--- GOAL ---
Arrange every line of the items below as a Markdown table with two columns, Row and Line, numbering each row and leaving out blank lines.

--- GIVEN INFORMATION ---
• • • •

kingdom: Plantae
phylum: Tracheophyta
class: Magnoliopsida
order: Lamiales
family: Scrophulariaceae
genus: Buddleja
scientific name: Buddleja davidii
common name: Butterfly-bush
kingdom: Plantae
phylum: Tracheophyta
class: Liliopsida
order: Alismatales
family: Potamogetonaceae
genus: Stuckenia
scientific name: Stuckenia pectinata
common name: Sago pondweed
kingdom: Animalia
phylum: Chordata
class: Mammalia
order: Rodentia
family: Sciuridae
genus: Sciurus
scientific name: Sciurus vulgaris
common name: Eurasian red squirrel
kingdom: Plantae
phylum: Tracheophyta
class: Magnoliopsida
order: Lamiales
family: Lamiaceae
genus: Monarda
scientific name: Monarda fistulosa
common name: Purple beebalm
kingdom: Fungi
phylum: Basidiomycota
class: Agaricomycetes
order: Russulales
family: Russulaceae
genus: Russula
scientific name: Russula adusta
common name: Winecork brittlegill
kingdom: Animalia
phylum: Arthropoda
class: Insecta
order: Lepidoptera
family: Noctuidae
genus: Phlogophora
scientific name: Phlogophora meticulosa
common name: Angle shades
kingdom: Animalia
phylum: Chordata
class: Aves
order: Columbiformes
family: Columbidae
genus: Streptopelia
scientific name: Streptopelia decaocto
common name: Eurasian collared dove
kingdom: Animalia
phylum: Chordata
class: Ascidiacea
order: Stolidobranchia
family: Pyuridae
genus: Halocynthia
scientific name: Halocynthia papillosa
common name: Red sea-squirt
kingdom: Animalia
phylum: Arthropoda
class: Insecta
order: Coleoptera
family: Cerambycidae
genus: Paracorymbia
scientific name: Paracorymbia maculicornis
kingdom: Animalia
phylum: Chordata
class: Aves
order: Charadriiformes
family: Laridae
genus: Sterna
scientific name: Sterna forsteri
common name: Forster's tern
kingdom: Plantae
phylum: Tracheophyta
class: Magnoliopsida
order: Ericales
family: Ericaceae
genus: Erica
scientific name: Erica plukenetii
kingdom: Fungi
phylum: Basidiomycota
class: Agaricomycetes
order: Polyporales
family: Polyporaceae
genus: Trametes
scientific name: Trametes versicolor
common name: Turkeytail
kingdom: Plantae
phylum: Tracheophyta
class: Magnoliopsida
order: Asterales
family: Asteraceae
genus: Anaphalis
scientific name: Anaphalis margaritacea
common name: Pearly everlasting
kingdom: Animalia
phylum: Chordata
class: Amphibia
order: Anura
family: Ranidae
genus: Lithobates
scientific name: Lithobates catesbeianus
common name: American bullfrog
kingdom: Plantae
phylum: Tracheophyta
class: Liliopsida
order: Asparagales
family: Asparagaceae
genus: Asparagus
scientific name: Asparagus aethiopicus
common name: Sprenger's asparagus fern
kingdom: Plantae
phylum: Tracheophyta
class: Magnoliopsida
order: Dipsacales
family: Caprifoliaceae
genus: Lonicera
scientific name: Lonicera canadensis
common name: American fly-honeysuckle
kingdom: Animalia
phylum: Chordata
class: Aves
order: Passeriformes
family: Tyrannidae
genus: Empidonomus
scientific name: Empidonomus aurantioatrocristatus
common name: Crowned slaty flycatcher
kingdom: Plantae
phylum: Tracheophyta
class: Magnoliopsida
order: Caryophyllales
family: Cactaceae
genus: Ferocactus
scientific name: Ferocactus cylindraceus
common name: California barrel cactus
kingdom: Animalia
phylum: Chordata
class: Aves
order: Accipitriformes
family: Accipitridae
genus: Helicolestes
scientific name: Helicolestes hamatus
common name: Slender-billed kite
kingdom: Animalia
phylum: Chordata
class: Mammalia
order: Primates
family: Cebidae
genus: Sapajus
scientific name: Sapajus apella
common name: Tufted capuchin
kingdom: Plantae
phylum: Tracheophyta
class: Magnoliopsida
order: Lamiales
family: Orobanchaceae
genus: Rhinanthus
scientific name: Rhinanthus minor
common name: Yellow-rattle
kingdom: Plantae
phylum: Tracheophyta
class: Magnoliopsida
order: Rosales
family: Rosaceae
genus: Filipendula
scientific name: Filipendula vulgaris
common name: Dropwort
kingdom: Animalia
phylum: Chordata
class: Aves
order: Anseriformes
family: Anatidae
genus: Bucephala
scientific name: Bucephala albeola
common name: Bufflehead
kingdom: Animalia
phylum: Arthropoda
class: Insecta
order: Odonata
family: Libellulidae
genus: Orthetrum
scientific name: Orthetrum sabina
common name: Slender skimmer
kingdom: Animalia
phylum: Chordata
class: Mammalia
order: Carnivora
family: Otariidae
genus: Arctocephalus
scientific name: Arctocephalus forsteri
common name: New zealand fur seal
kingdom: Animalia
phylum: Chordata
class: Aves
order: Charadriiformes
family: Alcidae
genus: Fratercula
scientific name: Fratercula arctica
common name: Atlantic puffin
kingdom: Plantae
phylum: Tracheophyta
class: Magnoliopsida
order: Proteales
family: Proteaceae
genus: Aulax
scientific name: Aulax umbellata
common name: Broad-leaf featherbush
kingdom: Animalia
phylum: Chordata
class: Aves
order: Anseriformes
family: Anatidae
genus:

• • • •

--- TASK OUTPUT ---
| Row | Line |
|---|---|
| 1 | kingdom: Plantae |
| 2 | phylum: Tracheophyta |
| 3 | class: Magnoliopsida |
| 4 | order: Lamiales |
| 5 | family: Scrophulariaceae |
| 6 | genus: Buddleja |
| 7 | scientific name: Buddleja davidii |
| 8 | common name: Butterfly-bush |
| 9 | kingdom: Plantae |
| 10 | phylum: Tracheophyta |
| 11 | class: Liliopsida |
| 12 | order: Alismatales |
| 13 | family: Potamogetonaceae |
| 14 | genus: Stuckenia |
| 15 | scientific name: Stuckenia pectinata |
| 16 | common name: Sago pondweed |
| 17 | kingdom: Animalia |
| 18 | phylum: Chordata |
| 19 | class: Mammalia |
| 20 | order: Rodentia |
| 21 | family: Sciuridae |
| 22 | genus: Sciurus |
| 23 | scientific name: Sciurus vulgaris |
| 24 | common name: Eurasian red squirrel |
| 25 | kingdom: Plantae |
| 26 | phylum: Tracheophyta |
| 27 | class: Magnoliopsida |
| 28 | order: Lamiales |
| 29 | family: Lamiaceae |
| 30 | genus: Monarda |
| 31 | scientific name: Monarda fistulosa |
| 32 | common name: Purple beebalm |
| 33 | kingdom: Fungi |
| 34 | phylum: Basidiomycota |
| 35 | class: Agaricomycetes |
| 36 | order: Russulales |
| 37 | family: Russulaceae |
| 38 | genus: Russula |
| 39 | scientific name: Russula adusta |
| 40 | common name: Winecork brittlegill |
| 41 | kingdom: Animalia |
| 42 | phylum: Arthropoda |
| 43 | class: Insecta |
| 44 | order: Lepidoptera |
| 45 | family: Noctuidae |
| 46 | genus: Phlogophora |
| 47 | scientific name: Phlogophora meticulosa |
| 48 | common name: Angle shades |
| 49 | kingdom: Animalia |
| 50 | phylum: Chordata |
| 51 | class: Aves |
| 52 | order: Columbiformes |
| 53 | family: Columbidae |
| 54 | genus: Streptopelia |
| 55 | scientific name: Streptopelia decaocto |
| 56 | common name: Eurasian collared dove |
| 57 | kingdom: Animalia |
| 58 | phylum: Chordata |
| 59 | class: Ascidiacea |
| 60 | order: Stolidobranchia |
| 61 | family: Pyuridae |
| 62 | genus: Halocynthia |
| 63 | scientific name: Halocynthia papillosa |
| 64 | common name: Red sea-squirt |
| 65 | kingdom: Animalia |
| 66 | phylum: Arthropoda |
| 67 | class: Insecta |
| 68 | order: Coleoptera |
| 69 | family: Cerambycidae |
| 70 | genus: Paracorymbia |
| 71 | scientific name: Paracorymbia maculicornis |
| 72 | kingdom: Animalia |
| 73 | phylum: Chordata |
| 74 | class: Aves |
| 75 | order: Charadriiformes |
| 76 | family: Laridae |
| 77 | genus: Sterna |
| 78 | scientific name: Sterna forsteri |
| 79 | common name: Forster's tern |
| 80 | kingdom: Plantae |
| 81 | phylum: Tracheophyta |
| 82 | class: Magnoliopsida |
| 83 | order: Ericales |
| 84 | family: Ericaceae |
| 85 | genus: Erica |
| 86 | scientific name: Erica plukenetii |
| 87 | kingdom: Fungi |
| 88 | phylum: Basidiomycota |
| 89 | class: Agaricomycetes |
| 90 | order: Polyporales |
| 91 | family: Polyporaceae |
| 92 | genus: Trametes |
| 93 | scientific name: Trametes versicolor |
| 94 | common name: Turkeytail |
| 95 | kingdom: Plantae |
| 96 | phylum: Tracheophyta |
| 97 | class: Magnoliopsida |
| 98 | order: Asterales |
| 99 | family: Asteraceae |
| 100 | genus: Anaphalis |
| 101 | scientific name: Anaphalis margaritacea |
| 102 | common name: Pearly everlasting |
| 103 | kingdom: Animalia |
| 104 | phylum: Chordata |
| 105 | class: Amphibia |
| 106 | order: Anura |
| 107 | family: Ranidae |
| 108 | genus: Lithobates |
| 109 | scientific name: Lithobates catesbeianus |
| 110 | common name: American bullfrog |
| 111 | kingdom: Plantae |
| 112 | phylum: Tracheophyta |
| 113 | class: Liliopsida |
| 114 | order: Asparagales |
| 115 | family: Asparagaceae |
| 116 | genus: Asparagus |
| 117 | scientific name: Asparagus aethiopicus |
| 118 | common name: Sprenger's asparagus fern |
| 119 | kingdom: Plantae |
| 120 | phylum: Tracheophyta |
| 121 | class: Magnoliopsida |
| 122 | order: Dipsacales |
| 123 | family: Caprifoliaceae |
| 124 | genus: Lonicera |
| 125 | scientific name: Lonicera canadensis |
| 126 | common name: American fly-honeysuckle |
| 127 | kingdom: Animalia |
| 128 | phylum: Chordata |
| 129 | class: Aves |
| 130 | order: Passeriformes |
| 131 | family: Tyrannidae |
| 132 | genus: Empidonomus |
| 133 | scientific name: Empidonomus aurantioatrocristatus |
| 134 | common name: Crowned slaty flycatcher |
| 135 | kingdom: Plantae |
| 136 | phylum: Tracheophyta |
| 137 | class: Magnoliopsida |
| 138 | order: Caryophyllales |
| 139 | family: Cactaceae |
| 140 | genus: Ferocactus |
| 141 | scientific name: Ferocactus cylindraceus |
| 142 | common name: California barrel cactus |
| 143 | kingdom: Animalia |
| 144 | phylum: Chordata |
| 145 | class: Aves |
| 146 | order: Accipitriformes |
| 147 | family: Accipitridae |
| 148 | genus: Helicolestes |
| 149 | scientific name: Helicolestes hamatus |
| 150 | common name: Slender-billed kite |
| 151 | kingdom: Animalia |
| 152 | phylum: Chordata |
| 153 | class: Mammalia |
| 154 | order: Primates |
| 155 | family: Cebidae |
| 156 | genus: Sapajus |
| 157 | scientific name: Sapajus apella |
| 158 | common name: Tufted capuchin |
| 159 | kingdom: Plantae |
| 160 | phylum: Tracheophyta |
| 161 | class: Magnoliopsida |
| 162 | order: Lamiales |
| 163 | family: Orobanchaceae |
| 164 | genus: Rhinanthus |
| 165 | scientific name: Rhinanthus minor |
| 166 | common name: Yellow-rattle |
| 167 | kingdom: Plantae |
| 168 | phylum: Tracheophyta |
| 169 | class: Magnoliopsida |
| 170 | order: Rosales |
| 171 | family: Rosaceae |
| 172 | genus: Filipendula |
| 173 | scientific name: Filipendula vulgaris |
| 174 | common name: Dropwort |
| 175 | kingdom: Animalia |
| 176 | phylum: Chordata |
| 177 | class: Aves |
| 178 | order: Anseriformes |
| 179 | family: Anatidae |
| 180 | genus: Bucephala |
| 181 | scientific name: Bucephala albeola |
| 182 | common name: Bufflehead |
| 183 | kingdom: Animalia |
| 184 | phylum: Arthropoda |
| 185 | class: Insecta |
| 186 | order: Odonata |
| 187 | family: Libellulidae |
| 188 | genus: Orthetrum |
| 189 | scientific name: Orthetrum sabina |
| 190 | common name: Slender skimmer |
| 191 | kingdom: Animalia |
| 192 | phylum: Chordata |
| 193 | class: Mammalia |
| 194 | order: Carnivora |
| 195 | family: Otariidae |
| 196 | genus: Arctocephalus |
| 197 | scientific name: Arctocephalus forsteri |
| 198 | common name: New zealand fur seal |
| 199 | kingdom: Animalia |
| 200 | phylum: Chordata |
| 201 | class: Aves |
| 202 | order: Charadriiformes |
| 203 | family: Alcidae |
| 204 | genus: Fratercula |
| 205 | scientific name: Fratercula arctica |
| 206 | common name: Atlantic puffin |
| 207 | kingdom: Plantae |
| 208 | phylum: Tracheophyta |
| 209 | class: Magnoliopsida |
| 210 | order: Proteales |
| 211 | family: Proteaceae |
| 212 | genus: Aulax |
| 213 | scientific name: Aulax umbellata |
| 214 | common name: Broad-leaf featherbush |
| 215 | kingdom: Animalia |
| 216 | phylum: Chordata |
| 217 | class: Aves |
| 218 | order: Anseriformes |
| 219 | family: Anatidae |
| 220 | genus: |